You might think that the biggest infrastructure project in modern Britain would have merited a few minutes discussion in an election campaign. Dream on. All three of the main parties decided that the planned HS2 high speed railway line from London to Birmingham, and then - if things go to plan - on to Manchester and Leeds by about 2033 was A Good Thing. Despite living in an age of austerity, they were as one in believing it a brilliant way to blow a projected £50bn of public money. It was left to the UK Independence party and the Greens (who generally love railways) to point out that HS2 is a grotesque waste of taxpayers' money.
It will not be £50bn of course, because that is just the estimate, and cost controls on public spending projects such as this are laughable.
Overlook the fact that the Welsh Assembly building came in 300 per cent above budget and the Scottish parliament almost ten times more expensive than the original estimate. The first high speed rail link, from London to the Kent coast, cost one-third more than its initially projected cost, the channel tunnel almost twice as much as expected, and for heaven's sake don't mention the ill-fated National Health Service IT project.
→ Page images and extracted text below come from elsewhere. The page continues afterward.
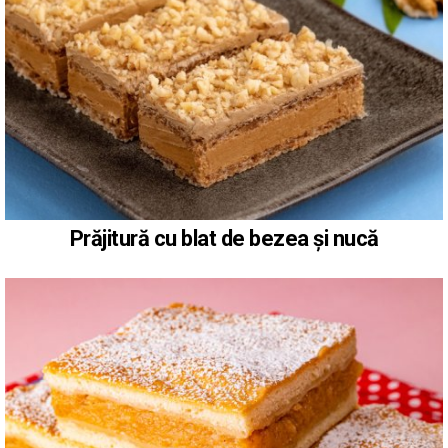
Prăjitură cu blat de bezea și nucă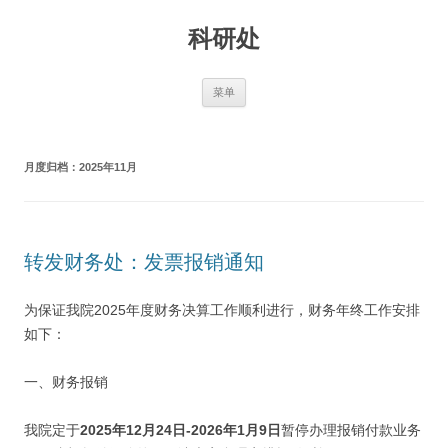
跳
至
科研处
正
文
菜单
月度归档：
2025年11月
转发财务处：发票报销通知
为保证我院2025年度财务决算工作顺利进行，财务年终工作安排
如下：
一、财务报销
我院定于
2025年12月24日-2026年1月9日
暂停办理报销付款业务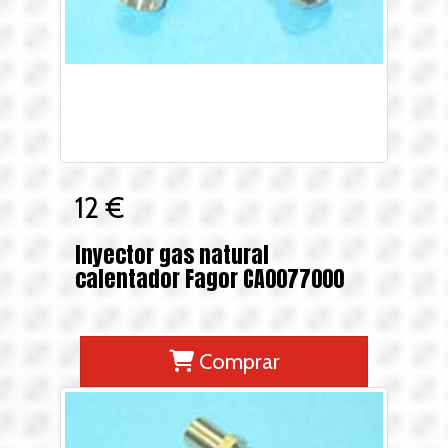
12 €
Inyector gas natural
calentador Fagor CA0077000
Comprar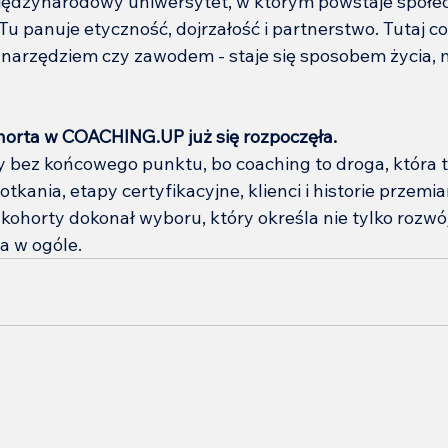
ędzynarodowy uniwersytet, w którym powstaje społe
u panuje etyczność, dojrzałość i partnerstwo. Tutaj co
ż narzędziem czy zawodem - staje się sposobem życia, m
horta w COACHING.UP już się rozpoczęła.
 bez końcowego punktu, bo coaching to droga, która tr
kania, etapy certyfikacyjne, klienci i historie przemian
 kohorty dokonał wyboru, który określa nie tylko rozw
ia w ogóle.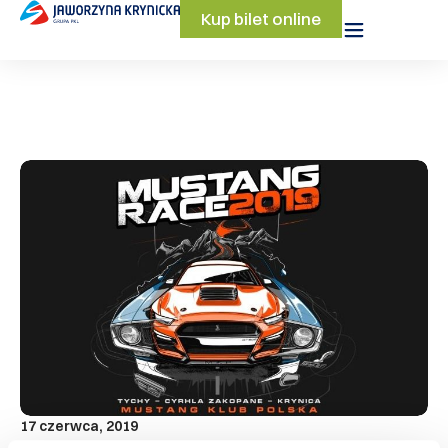
Kup bilet online
17 czerwca, 2019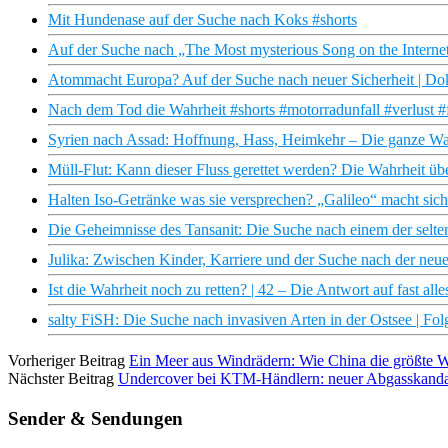
Mit Hundenase auf der Suche nach Koks #shorts
Auf der Suche nach „The Most mysterious Song on the Intern
Atommacht Europa? Auf der Suche nach neuer Sicherheit | 
Nach dem Tod die Wahrheit #shorts #motorradunfall #verlust 
Syrien nach Assad: Hoffnung, Hass, Heimkehr – Die ganze Wa
Müll-Flut: Kann dieser Fluss gerettet werden? Die Wahrheit üb
Halten Iso-Getränke was sie versprechen? „Galileo“ macht sic
Die Geheimnisse des Tansanit: Die Suche nach einem der selten
Julika: Zwischen Kinder, Karriere und der Suche nach der neu
Ist die Wahrheit noch zu retten? | 42 – Die Antwort auf fast all
salty FiSH: Die Suche nach invasiven Arten in der Ostsee | F
Vorheriger Beitrag
Ein Meer aus Windrädern: Wie China die größte Wi
Nächster Beitrag
Undercover bei KTM-Händlern: neuer Abgasskandal 
Sender & Sendungen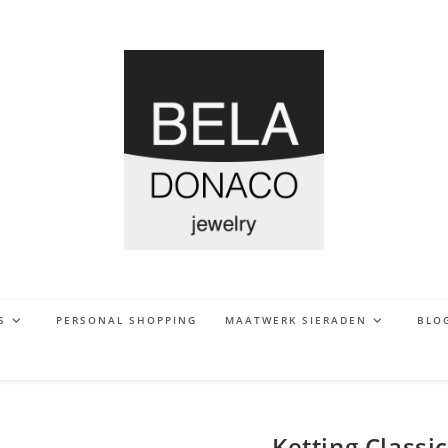
S
PERSONAL SHOPPING
MAATWERK SIERADEN
BLO
Ketting Classi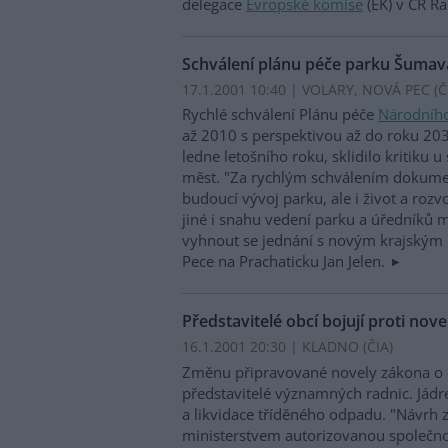
delegace
Evropské komise
(EK) v ČR R
Schválení plánu péče parku Šumava
17.1.2001 10:40 | VOLARY, NOVÁ PEC (
Č
Rychlé schválení Plánu péče
Národníh
až 2010 s perspektivou až do roku 2030
ledne letošního roku, sklidilo kritiku 
měst. "Za rychlým schválením dokumen
budoucí vývoj parku, ale i život a roz
jiné i snahu vedení parku a úředníků m
vyhnout se jednání s novým krajským 
Pece na Prachaticku Jan Jelen.
Představitelé obcí bojují proti no
16.1.2001 20:30 | KLADNO (
ČIA
)
Změnu připravované novely zákona o 
představitelé významných radnic. Jádr
a likvidace tříděného odpadu. "Návrh
ministerstvem autorizovanou společnost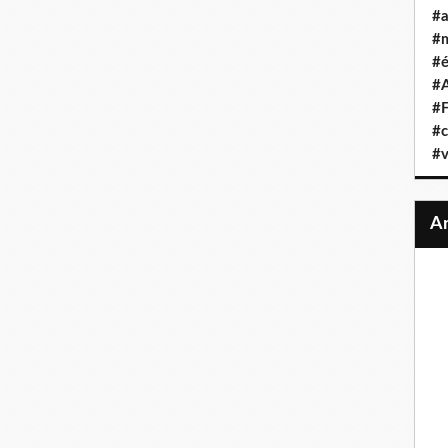
#a
#
#é
#A
#F
#c
#v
But let us play Fantasy Railways and assume for a moment that cost is no object. At the end of years of digging and disruption we shall have a railway service that enables us to get from London to Birmingham 30-odd minutes quicker. This will, apparently, make the country much more efficient.
Enough has already been said about the charmingly unworldly idea in the minds of those at the top of the Department for Transport: that, since no one can do any work on trains, they have to be whizzed through the countryside as fast as science will allow, the sooner to sit down on a different seat to the one they occupied in transit.
Perhaps the new line will, as has been predicted, turn Birmingham into a suburb of the capital, though presumably that will only be for those wealthy enough to afford tickets.
The point that seems not to have been much recognised by huge numbers of the poor saps who will have to pay for this project is that at the end of their journey north, the happy business folk will not be alighting in the centre of Birmingham, at New Street station, but will have to take a 10-minute walk to get there from the planned HS2 terminus.
It is unarguable that Britain has suffered a terrible sedimentation of power and wealth, to the benefit of London and the detriment of points north. Chancellor George Osborne (a Cheshire MP) repeatedly protests his faith in a "northern powerhouse" stretching across the Pennines. Yet to get from Leeds to Manchester on HS2 you would have to travel south to Birmingham and then north again on the other side of the country.
How on earth are we even contemplating this scheme? Perhaps now it has untrammelled power the Conservative party will jettison this Labour party project, which was anyway based on not much more than back-of-an-envelope calculations.
The story goes that Mr Osborne was seized with enthusiasm for the idea when he went to China and travelled on a high-speed train.
His thought - "Why haven't we got one of these?" - crossed my own mind briefly when I travelled on a very fast train from Beijing to Tianjin. Mercifully for everyone, I am not the chancellor of the exchequer. We must be thankful that Mr Osborne did not go to Venice and ride in a gondola.
There are, incidentally, one or two minor differences between China and England, such as landmass, rate of economic growth and, critically, a gerontocracy running things which does not need to worry about people's rights.
Britain, by contrast, is notorious for its shuddering transport policy. When was the last time you heard an MP say, "I'm begging the prime minister to let me go to the Department for Transport and stay there forever, so we can get this country moving properly"? Building a decent infrastructure is serious, unglamorous work with little political dividend, so our system is hopeless at long-term planning. David Cameron, the prime minister, has reappointed Patrick McLoughlin as transport minister to see through this hugely costly project that has been largely overlooked in the public scrap between Heathrow and Gatwick over where London's next runway will be built (if it is built at all).
For most of the postwar years, the Department (or Ministry) for (or of) Transport - changing nameplates is a lot easier than building railways - was a department that ministers travelled through on their way somewhere else. Between 1947 and the 2015 election there were by my count 38 different politicians at its head - an average stay of less than two years. Since major transport projects take well over a decade to plan and implement, it is indeed no way to run a railroad.
Instead, we have a perpetual tugging of the forelock to countries such as France, where the state can merely decree that something must happen for dissent to be ignored. It is like admiring 1930s Germany for expanding the autobahn network.
On the 800th anniversary of Magna Carta it would be a great deal more dignified to acknowledge the glories of a system that requires government to take account of its citizens' back gardens. The need for endless planning hoopla is something we should celebrate, not denigrate.
But an obsession with leaving a 21st century "legacy" by embracing 19th century technology will not be balked. The line offers the promise of overcoming the emptiness of most human achievement.
Politicians are correct in assuming that future generations will not remember a single line of their speeches. But unless someone comes to their senses soon, future generations will definitely be able to look at great tracts of concrete laid across the countryside to enable a slightly quicker journey through our overcrowded island. More than likely, they will still be paying for it.